■ Aim of the exercise:
Return all of the material that follows, keeping each line exactly as it is.

◇ ◇ ◇

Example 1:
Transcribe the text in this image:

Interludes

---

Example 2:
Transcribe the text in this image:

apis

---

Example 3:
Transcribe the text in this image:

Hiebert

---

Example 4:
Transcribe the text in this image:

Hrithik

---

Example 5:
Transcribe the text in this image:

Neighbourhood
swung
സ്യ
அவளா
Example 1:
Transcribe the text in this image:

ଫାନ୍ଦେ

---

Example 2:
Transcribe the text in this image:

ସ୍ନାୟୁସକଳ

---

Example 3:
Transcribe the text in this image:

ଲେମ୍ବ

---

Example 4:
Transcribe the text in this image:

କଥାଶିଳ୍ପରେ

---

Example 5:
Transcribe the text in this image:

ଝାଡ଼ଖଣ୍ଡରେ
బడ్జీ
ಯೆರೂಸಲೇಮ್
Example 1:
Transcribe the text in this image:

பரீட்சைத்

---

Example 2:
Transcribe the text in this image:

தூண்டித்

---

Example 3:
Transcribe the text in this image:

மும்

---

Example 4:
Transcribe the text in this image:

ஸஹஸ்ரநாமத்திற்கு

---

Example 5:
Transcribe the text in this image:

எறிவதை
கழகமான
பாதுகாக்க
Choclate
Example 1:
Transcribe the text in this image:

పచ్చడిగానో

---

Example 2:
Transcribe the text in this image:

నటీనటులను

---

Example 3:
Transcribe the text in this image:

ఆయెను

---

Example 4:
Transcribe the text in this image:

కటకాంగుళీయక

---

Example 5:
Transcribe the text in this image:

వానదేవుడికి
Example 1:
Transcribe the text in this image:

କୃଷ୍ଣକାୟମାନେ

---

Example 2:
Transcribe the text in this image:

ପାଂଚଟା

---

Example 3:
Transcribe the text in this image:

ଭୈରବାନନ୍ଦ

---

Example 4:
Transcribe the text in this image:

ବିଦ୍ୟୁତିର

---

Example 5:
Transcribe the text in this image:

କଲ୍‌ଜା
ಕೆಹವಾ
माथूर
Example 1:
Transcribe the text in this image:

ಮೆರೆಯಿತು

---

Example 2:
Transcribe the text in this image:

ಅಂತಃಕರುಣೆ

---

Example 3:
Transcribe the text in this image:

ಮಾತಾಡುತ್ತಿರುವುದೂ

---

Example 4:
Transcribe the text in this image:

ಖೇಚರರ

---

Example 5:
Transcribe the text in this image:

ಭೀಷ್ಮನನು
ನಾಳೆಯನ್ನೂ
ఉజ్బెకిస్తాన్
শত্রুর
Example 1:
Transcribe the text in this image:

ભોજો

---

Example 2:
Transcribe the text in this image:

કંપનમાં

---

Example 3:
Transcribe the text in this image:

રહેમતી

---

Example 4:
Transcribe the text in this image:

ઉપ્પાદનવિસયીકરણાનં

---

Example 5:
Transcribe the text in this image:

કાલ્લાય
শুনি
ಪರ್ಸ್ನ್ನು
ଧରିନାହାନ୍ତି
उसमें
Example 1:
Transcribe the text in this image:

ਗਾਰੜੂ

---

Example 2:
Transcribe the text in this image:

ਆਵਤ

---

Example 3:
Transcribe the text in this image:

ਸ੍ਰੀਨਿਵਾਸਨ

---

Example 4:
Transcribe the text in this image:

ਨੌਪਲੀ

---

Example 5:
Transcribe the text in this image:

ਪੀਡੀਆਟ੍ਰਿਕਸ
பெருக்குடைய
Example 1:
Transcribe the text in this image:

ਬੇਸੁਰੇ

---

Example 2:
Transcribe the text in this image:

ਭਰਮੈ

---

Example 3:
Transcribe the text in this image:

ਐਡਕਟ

◇ ◇ ◇

■ Task output:
Example 1:
Transcribe the text in this image:

Interludes

---

Example 2:
Transcribe the text in this image:

apis

---

Example 3:
Transcribe the text in this image:

Hiebert

---

Example 4:
Transcribe the text in this image:

Hrithik

---

Example 5:
Transcribe the text in this image:

Neighbourhood
swung
സ്യ
அவளா
Example 1:
Transcribe the text in this image:

ଫାନ୍ଦେ

---

Example 2:
Transcribe the text in this image:

ସ୍ନାୟୁସକଳ

---

Example 3:
Transcribe the text in this image:

ଲେମ୍ବ

---

Example 4:
Transcribe the text in this image:

କଥାଶିଳ୍ପରେ

---

Example 5:
Transcribe the text in this image:

ଝାଡ଼ଖଣ୍ଡରେ
బడ్జీ
ಯೆರೂಸಲೇಮ್
Example 1:
Transcribe the text in this image:

பரீட்சைத்

---

Example 2:
Transcribe the text in this image:

தூண்டித்

---

Example 3:
Transcribe the text in this image:

மும்

---

Example 4:
Transcribe the text in this image:

ஸஹஸ்ரநாமத்திற்கு

---

Example 5:
Transcribe the text in this image:

எறிவதை
கழகமான
பாதுகாக்க
Choclate
Example 1:
Transcribe the text in this image:

పచ్చడిగానో

---

Example 2:
Transcribe the text in this image:

నటీనటులను

---

Example 3:
Transcribe the text in this image:

ఆయెను

---

Example 4:
Transcribe the text in this image:

కటకాంగుళీయక

---

Example 5:
Transcribe the text in this image:

వానదేవుడికి
Example 1:
Transcribe the text in this image:

କୃଷ୍ଣକାୟମାନେ

---

Example 2:
Transcribe the text in this image:

ପାଂଚଟା

---

Example 3:
Transcribe the text in this image:

ଭୈରବାନନ୍ଦ

---

Example 4:
Transcribe the text in this image:

ବିଦ୍ୟୁତିର

---

Example 5:
Transcribe the text in this image:

କଲ୍‌ଜା
ಕೆಹವಾ
माथूर
Example 1:
Transcribe the text in this image:

ಮೆರೆಯಿತು

---

Example 2:
Transcribe the text in this image:

ಅಂತಃಕರುಣೆ

---

Example 3:
Transcribe the text in this image:

ಮಾತಾಡುತ್ತಿರುವುದೂ

---

Example 4:
Transcribe the text in this image:

ಖೇಚರರ

---

Example 5:
Transcribe the text in this image:

ಭೀಷ್ಮನನು
ನಾಳೆಯನ್ನೂ
ఉజ్బెకిస్తాన్
শত্রুর
Example 1:
Transcribe the text in this image:

ભોજો

---

Example 2:
Transcribe the text in this image:

કંપનમાં

---

Example 3:
Transcribe the text in this image:

રહેમતી

---

Example 4:
Transcribe the text in this image:

ઉપ્પાદનવિસયીકરણાનં

---

Example 5:
Transcribe the text in this image:

કાલ્લાય
শুনি
ಪರ್ಸ್ನ್ನು
ଧରିନାହାନ୍ତି
उसमें
Example 1:
Transcribe the text in this image:

ਗਾਰੜੂ

---

Example 2:
Transcribe the text in this image:

ਆਵਤ

---

Example 3:
Transcribe the text in this image:

ਸ੍ਰੀਨਿਵਾਸਨ

---

Example 4:
Transcribe the text in this image:

ਨੌਪਲੀ

---

Example 5:
Transcribe the text in this image:

ਪੀਡੀਆਟ੍ਰਿਕਸ
பெருக்குடைய
Example 1:
Transcribe the text in this image:

ਬੇਸੁਰੇ

---

Example 2:
Transcribe the text in this image:

ਭਰਮੈ

---

Example 3:
Transcribe the text in this image:

ਐਡਕਟ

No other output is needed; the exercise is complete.